Butlers at the finest homes used to deliver them on a silver tray to their lords and ladies who would pronounce on their merits with a sniffy nod or a curt kiss-off. The calling card was, by societal whim, the only way past the transom for chancers seeking “face time” when it still meant that. It was a simple notice of intention, status and credentials, a must-have accessory for everyone from the travelling salesman to the shopworn private detective — think of Raymond Chandler’s PI Philip Marlowe “calling on four million dollars” at the Sternwood mansion.

Alongside the Rolodex, the fax machine and the attaché case, the calling (or business), card became a small paper acknowledgment that the aspiring executive was edging closer to the corner office. But as physical wallets and purses give way to apps and QR codes, a poll in the U.K.

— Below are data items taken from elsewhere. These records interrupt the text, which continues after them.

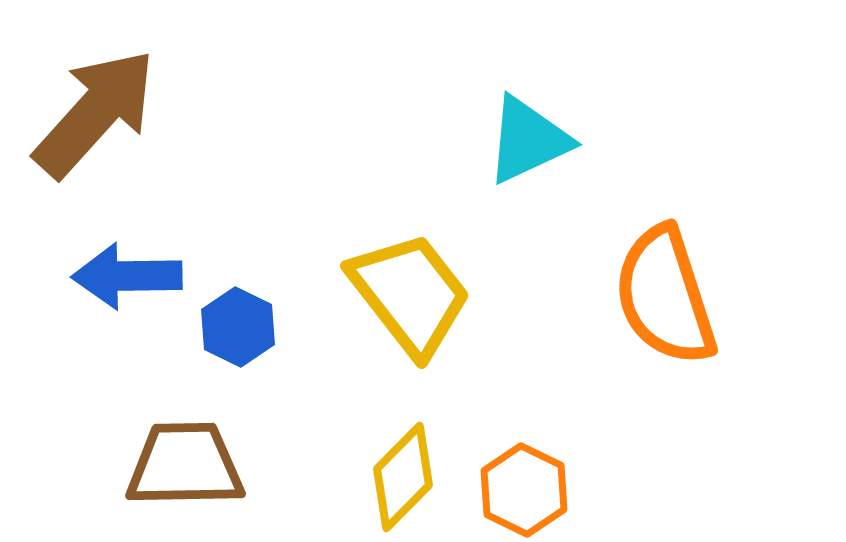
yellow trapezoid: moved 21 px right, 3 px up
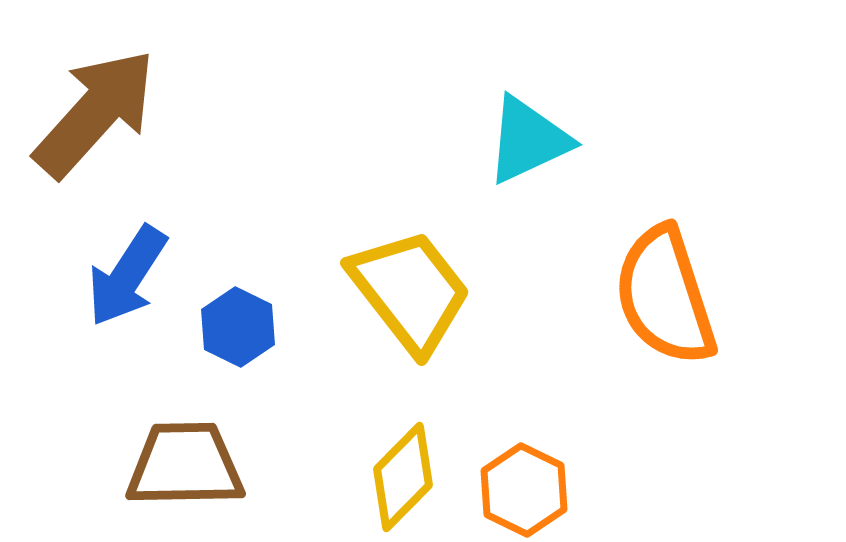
blue arrow: rotated 56 degrees counterclockwise
yellow trapezoid: moved 3 px up
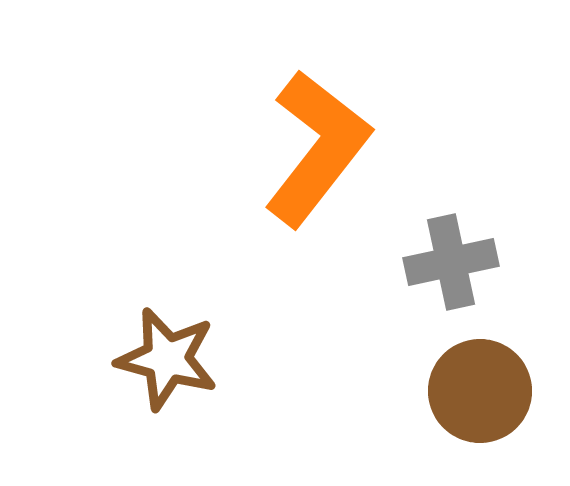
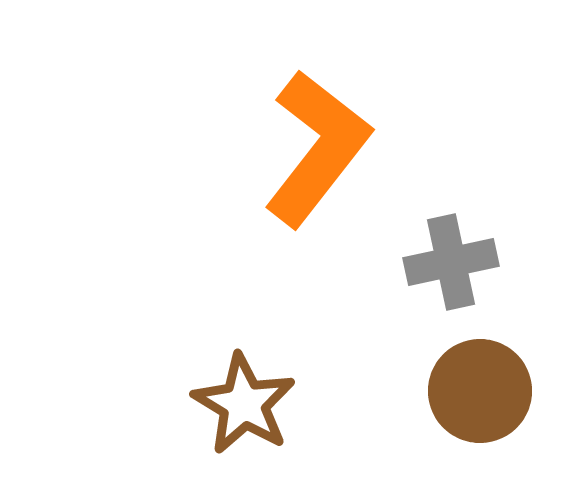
brown star: moved 77 px right, 45 px down; rotated 16 degrees clockwise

has suggested its days are numbered, or certainly dog-eared. An Ipsos survey conducted earlier this year revealed a steep fall-off in their use, with more than half of those surveyed reporting they had given up using them since the beginning of the pandemic, which discouraged handshakes and the handling of germ-ridden bits of paper. Unsurprisingly, younger generations were even less likely to pack bits of cardboard embossed with their name and number; the data revealed fewer than 15 per cent of those under 34 have ever announced their arrival with one.

Of those who have previously doled them out, more than half (52 per cent), said the.